▶ Brontekst
============
Bronnen bij Het CDA: de eigen visie

17 jan.2005

Een voorbeeld van de verwoording van de visie van het CDA door iemand uit eigen kring:


Uit: De Volkskrant, 15-01-2005, artikel van Thijs Jansen, hoofdredacteur van Christen Democratische Verkenningen. De bijdrage bouwt voort op zijn inleidende artikel uit Kantelingen, het winternummer dat geheel gewijd is aan de hervormingsagenda van het CDA.

Verzoening blijft kern CDA

Tussentitel: Stuur ook een regeringscommissie de wijken in

Dit jaar bestaat het CDA 25 jaar. Thijs Jansen betoogt dat de brede volkspartij moet doen waartoe zij is opgericht: het actief bedrijven van pacificatiepolitiek.

Na 2002 is de positie van het CDA ingrijpend veranderd. Niet alleen kwam de partij na acht jaar oppositie weer aan de macht, maar de partij lijkt ook van karakter veranderd. Lange tijd was het CDA de remmende kracht die probeerde te behouden wat er te behouden viel. Vorig jaar wakkerde ze als regeringspartij op sociaal terrein plotseling een felle polarisatie aan. Hoe kon uitgerekend het CDA het poldermodel in gevaar brengen?   ...
    De kunst van het verzoenen kreeg in Nederland zijn neerslag in duurzame instituties als de verzorgingsstaat, het poldermodel en de verzuiling. Heeft het CDA onder Balkenende die kunst verleerd? Is de comeback van de partij misschien te danken aan het stiekem afleggen van de christen-democratische identiteit? Is het nieuwe CDA misschien: conservatief, sociaal-conservatief, rechts, sociaalrechts, calvinistisch of domweg opportunistisch? ...
============
▶ Opdracht
Beantwoord deze vragen over de tekst over het CDA.
(a) In welke krant en op welke datum verscheen het artikel van Thijs Jansen?
(b) Hoeveel jaar bestaat het CDA volgens de tekst dit jaar?
(c) Na hoeveel jaar oppositie kwam de partij weer aan de macht?
De lijst hieronder speelt hierbij geen rol.

(Coördinaten van begrenzingskaders)
============
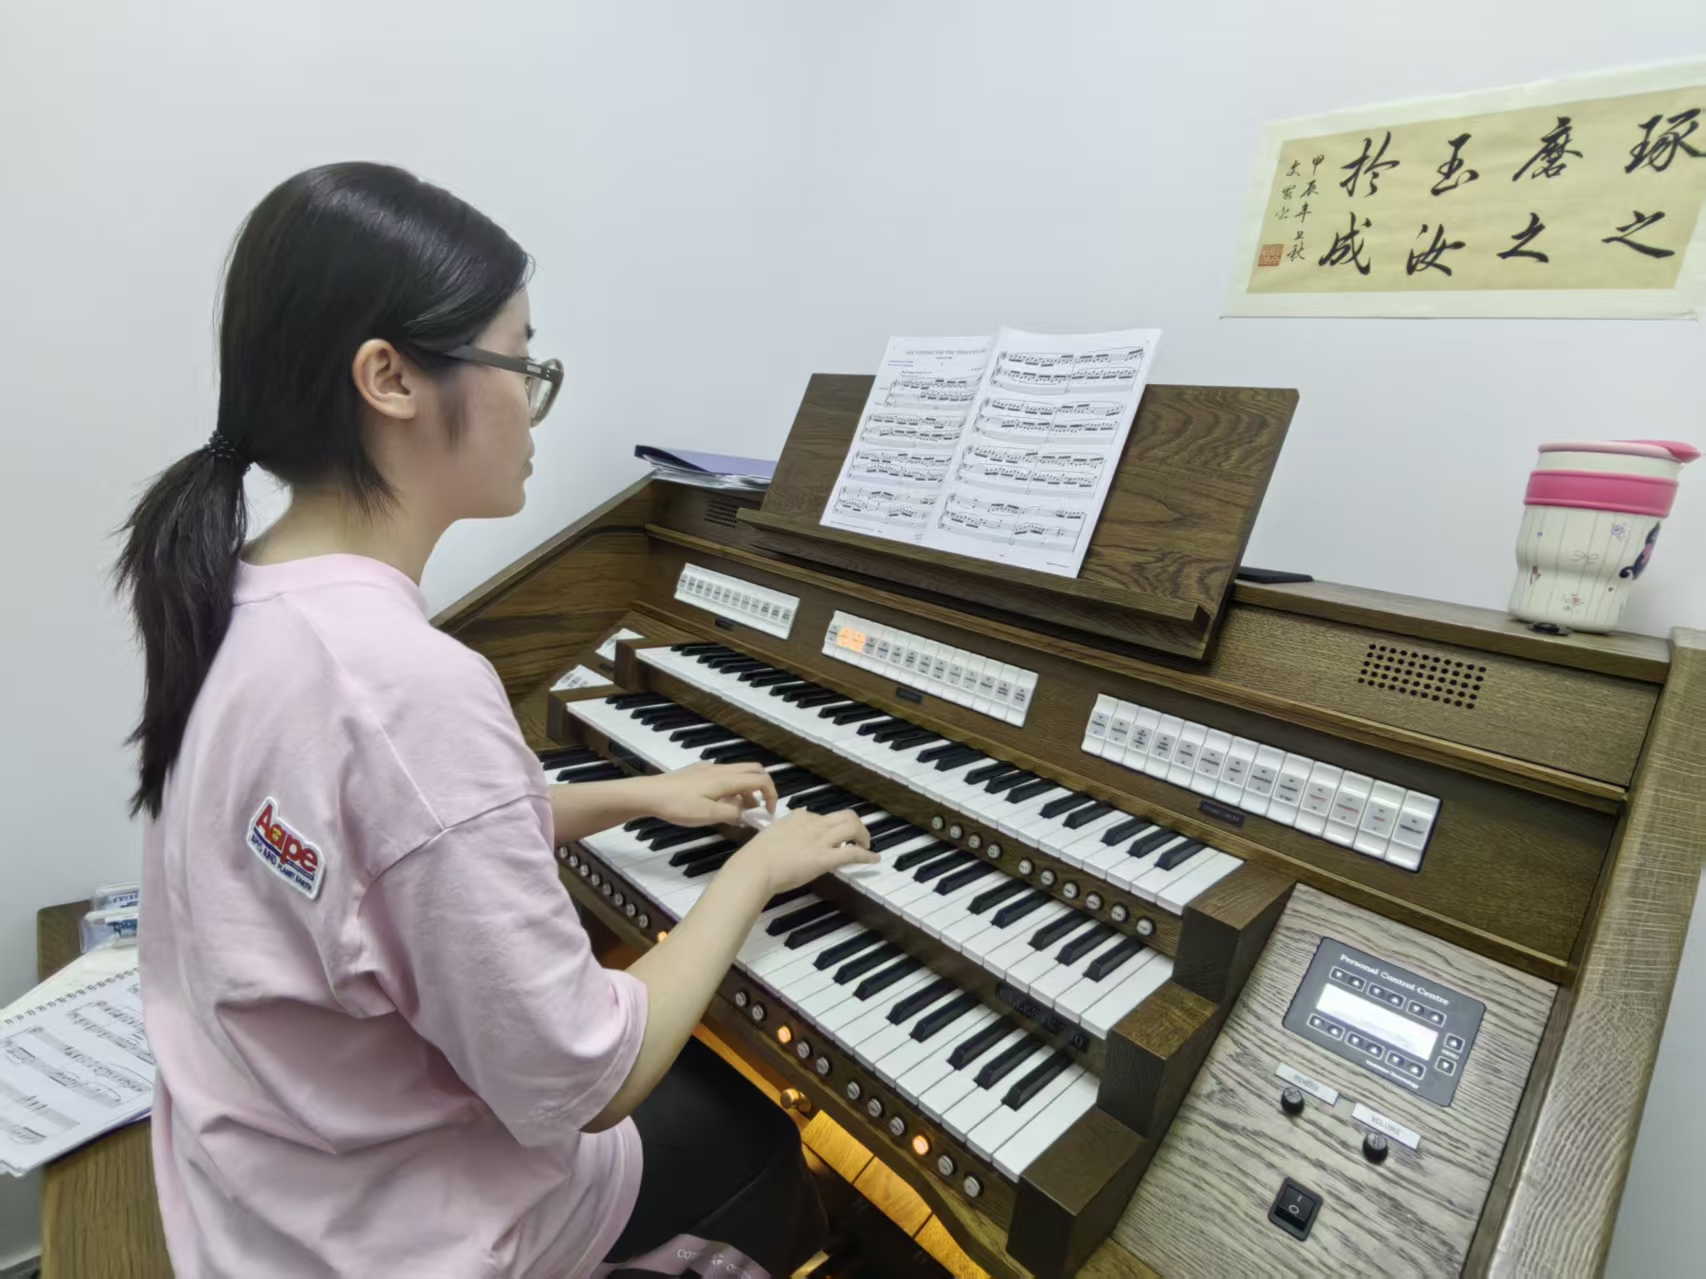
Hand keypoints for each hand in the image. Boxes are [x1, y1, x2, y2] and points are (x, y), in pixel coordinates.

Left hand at [641, 762, 778, 826]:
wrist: (649, 794)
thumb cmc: (678, 806)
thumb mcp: (708, 815)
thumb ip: (732, 814)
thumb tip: (749, 814)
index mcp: (727, 779)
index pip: (761, 779)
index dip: (772, 795)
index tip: (768, 813)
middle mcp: (721, 770)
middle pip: (754, 770)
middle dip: (763, 788)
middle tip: (760, 809)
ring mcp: (709, 769)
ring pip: (739, 774)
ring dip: (747, 790)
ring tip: (740, 812)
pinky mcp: (699, 772)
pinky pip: (725, 776)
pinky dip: (732, 788)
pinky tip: (720, 804)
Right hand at [726, 809, 876, 896]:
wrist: (757, 866)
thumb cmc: (757, 856)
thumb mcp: (769, 835)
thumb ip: (779, 833)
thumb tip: (781, 836)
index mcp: (797, 818)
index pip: (819, 816)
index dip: (828, 825)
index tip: (828, 835)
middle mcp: (813, 824)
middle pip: (845, 816)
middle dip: (856, 825)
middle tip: (857, 837)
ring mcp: (821, 840)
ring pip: (853, 827)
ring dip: (863, 835)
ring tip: (866, 846)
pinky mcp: (826, 858)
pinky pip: (853, 853)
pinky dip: (867, 855)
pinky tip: (874, 859)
============
▶ Jouw antwoord
(a) In De Volkskrant, op 15-01-2005.
(b) 25 jaar.
(c) Na acht jaar.